1) Input Bias Current
When the output is balanced, or when VOUT = 0, the input bias current (IB) is equal to one-half the total individual currents entering the two input connections. It is often a very tiny number; for example, IB = 100 nA is a normal value.
2) Input offset current
The difference between each individual current reaching the input terminals is known as the input offset current (Iio). Again, it is often of extremely low value; for instance, a common value is Iio = 10 nA.
3) Input offset voltage
In order to keep the op amp balanced, an input offset voltage Vio needs to be applied across the input terminal. Usually the value of Vio is = 1 mV.
Values of Iio and Vio may both vary with temperature, and this variation is referred to as Iio drift and Vio drift, respectively.
4) Power Supply Rejection Ratio (PSRR)
The ratio of the change in input offset voltage to the corresponding change in the power supply voltage is known as the power supply rejection ratio, or PSRR. This is often in the range of 10 to 20 uV/V.
Additional parameters for op-amps that might be mentioned are:
5) Open-loop gain/Closed loop Gain
Open-loop gain refers to an op-amp's gain without a feedback circuit, whereas closed-loop gain refers to an op-amp's gain with a feedback circuit. It is generally represented as Ad.
6) Common-mode rejection ratio (CMRR)
This is the ratio of the difference signal to the common-mode signal and serves as a measure of a differential amplifier's performance. We use Decibels (dB) to express this ratio.
7) Slew Rate
Slew rate is the rate at which the output voltage of an amplifier changes under large signal conditions. It is represented using the unit V/us.

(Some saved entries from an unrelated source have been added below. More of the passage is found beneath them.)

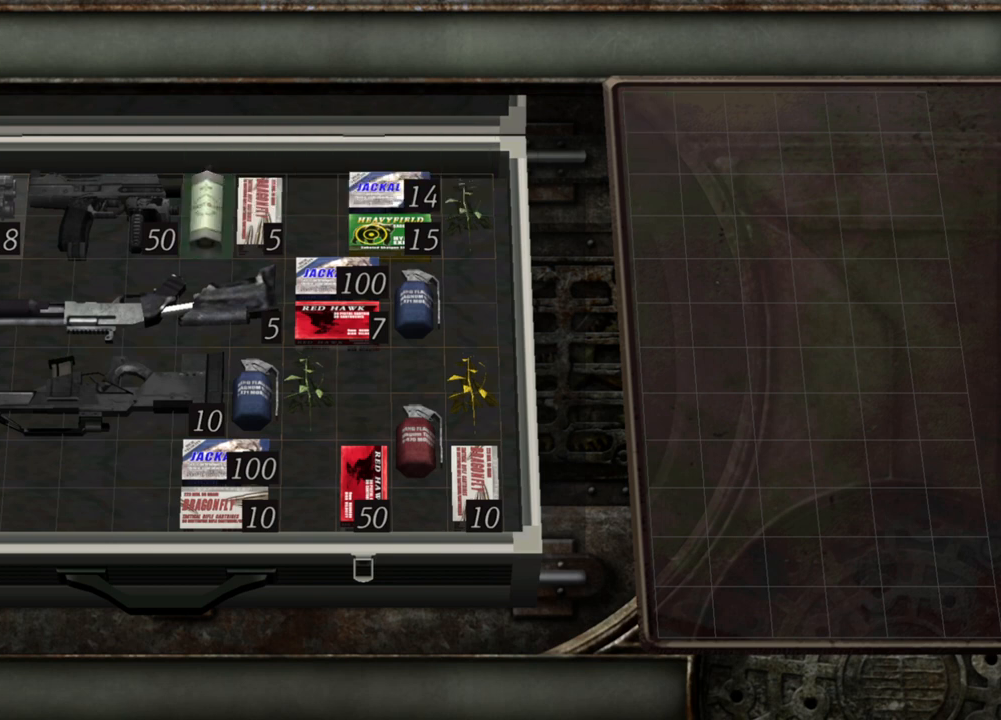
{"keys": [], "mouse": [], "events": [[33, "s", "up"], [166, "s", "down"], [200, "s", "up"], [333, "s", "down"], [433, "s", "up"]]}
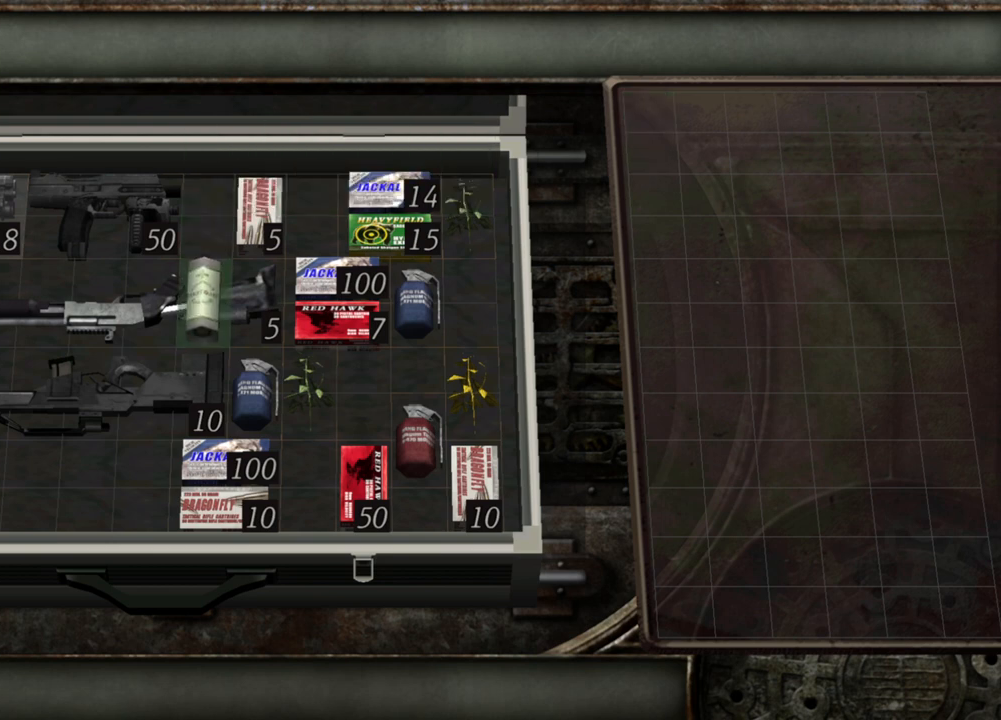
{"keys": [], "mouse": [], "events": []}
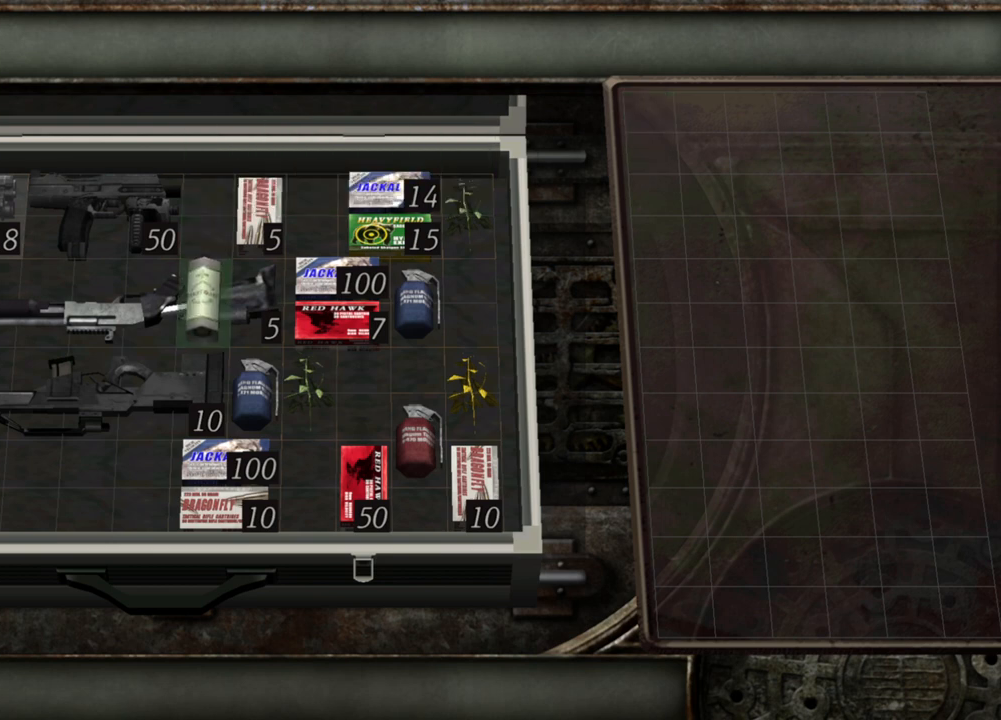
{"keys": [], "mouse": [], "events": []}
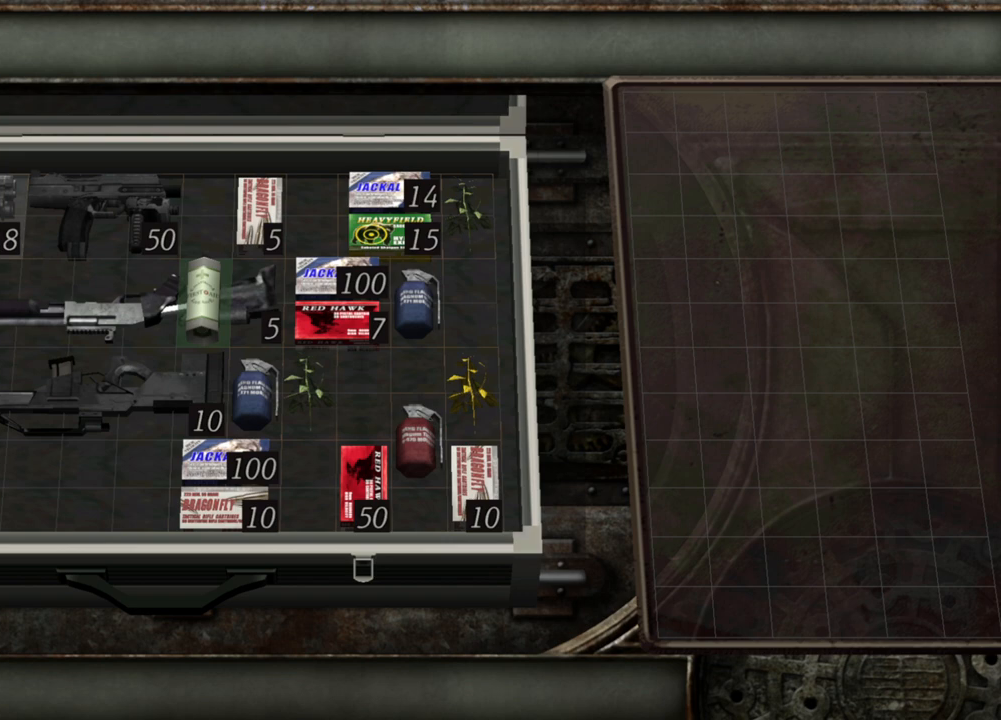
{"keys": [], "mouse": [], "events": []}
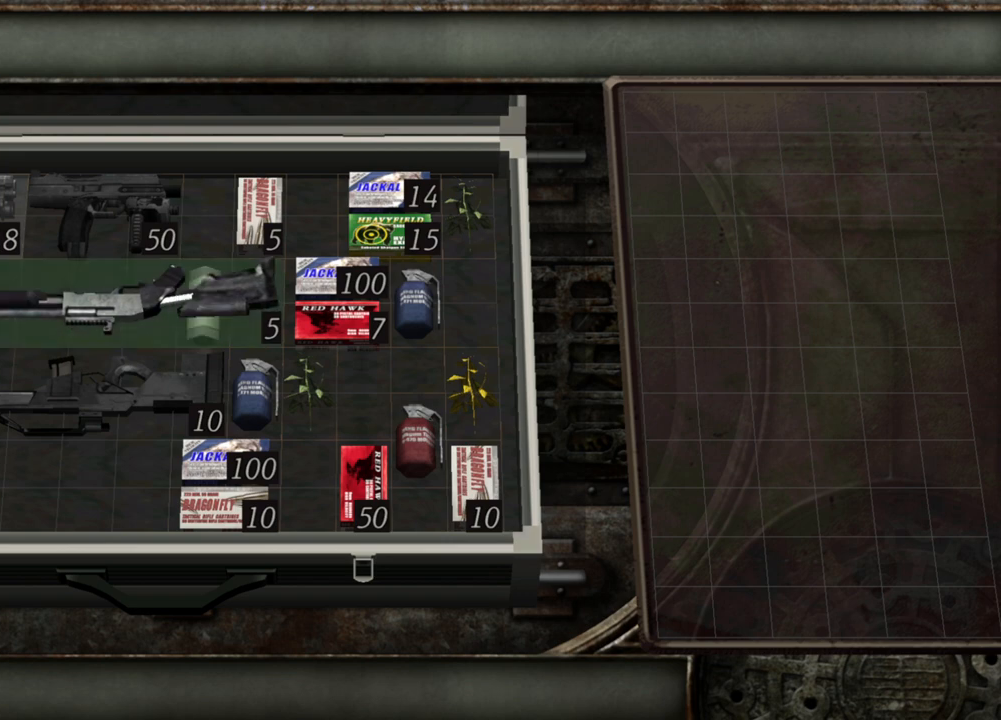
{"keys": [], "mouse": [], "events": []}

Op Amp Basic Application Circuits
In the following paragraphs we will learn about several interesting op amp basic circuits. Each of the basic designs are explained with formulas to solve their component values and features.
AMPLIFIER OR BUFFER
The circuit for an inverting amplifier, or an inverter, can be seen in Figure 1, above. The gain of the circuit is given by:
Av = - R2/R1
Note that the gain is negative one, indicating that the circuit operates as a phase-inverting voltage follower, if the two resistances are equal (i.e., R1 = R2). The output would be identical to the input, with the polarity reversed.

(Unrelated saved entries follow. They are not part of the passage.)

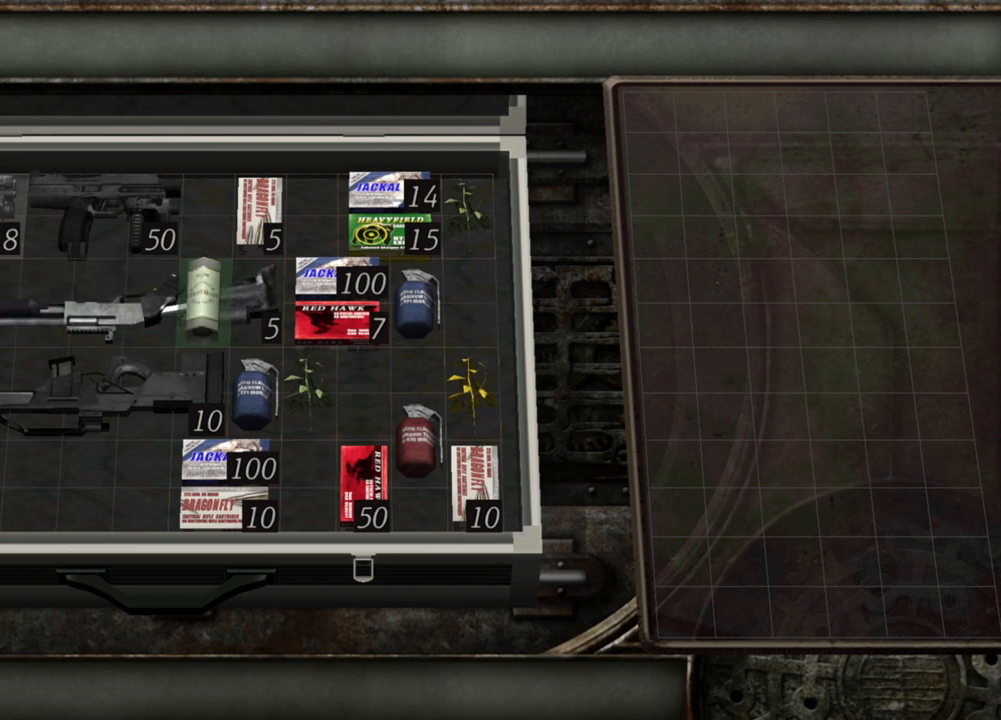
{"keys": ["w"], "mouse": [], "events": [[333, "w", "down"], [433, "w", "up"], [500, "w", "down"]]}
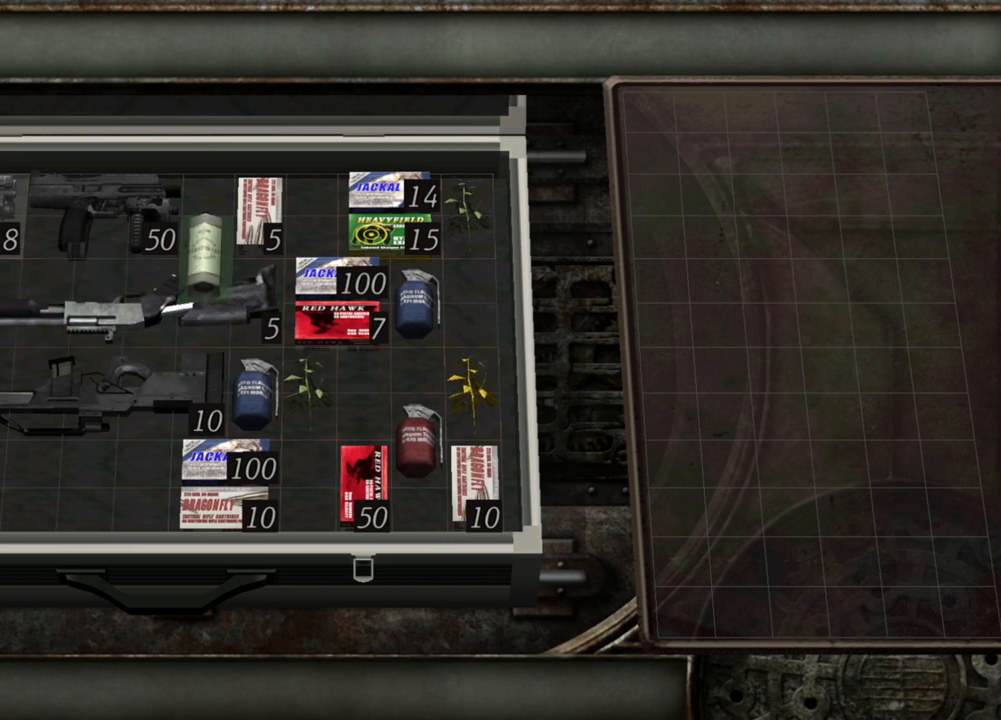
{"keys": [], "mouse": [], "events": [[100, "w", "up"]]}
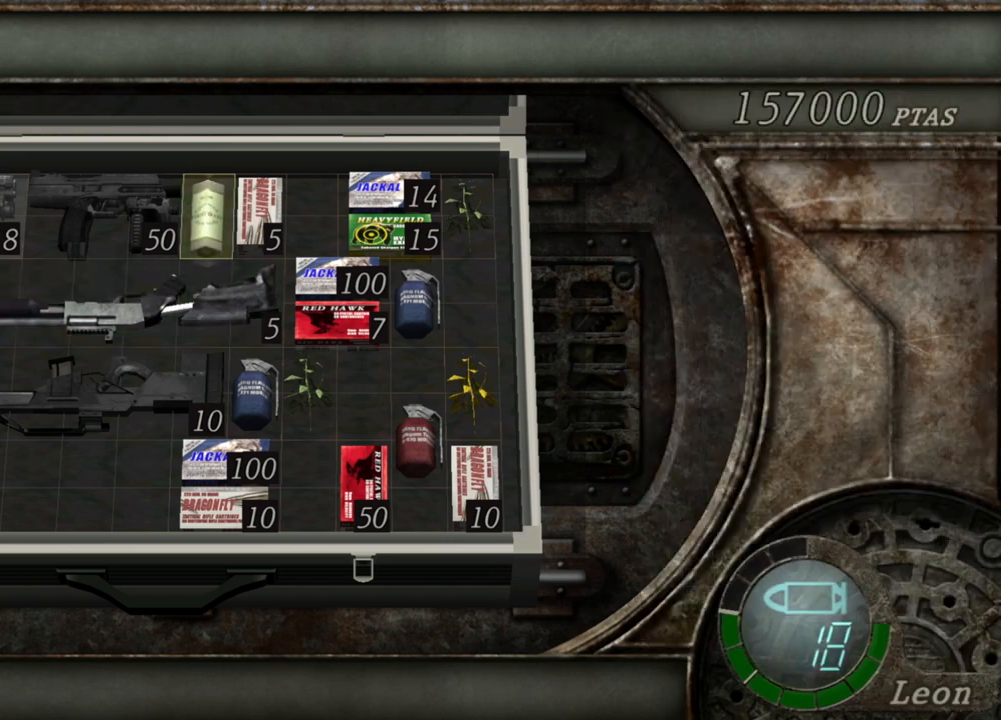
{"keys": [], "mouse": [], "events": []}
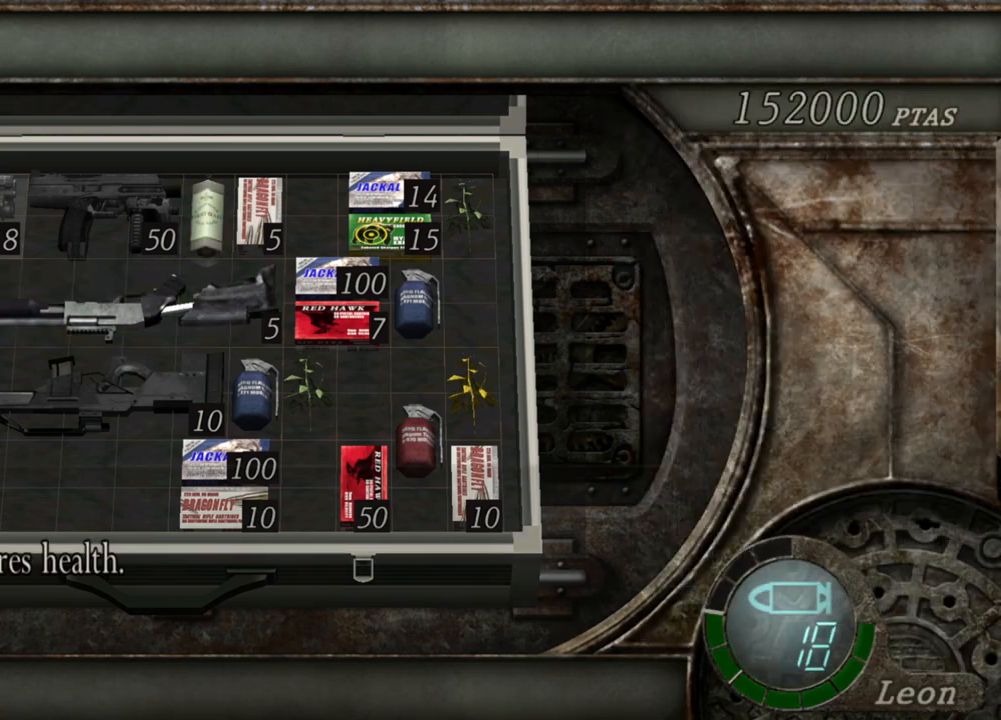
{"keys": [], "mouse": [], "events": []}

In reality, the resistors may be removed for unity gain and substituted by direct jumper wires, as shown in Fig. 2 below.
This is possible because R1 = R2 = 0 in this circuit. Typically, R3 is removed from the inverting voltage follower circuit.
The op amp output will amplify the input signal if R1 is less than R2. For instance, if R1 is 2.2 K and R1 is 22 K, the gain could be expressed as:
Av = - 22,000/2,200 = -10
The negative symbol denotes phase inversion. The input and output polarities are reversed.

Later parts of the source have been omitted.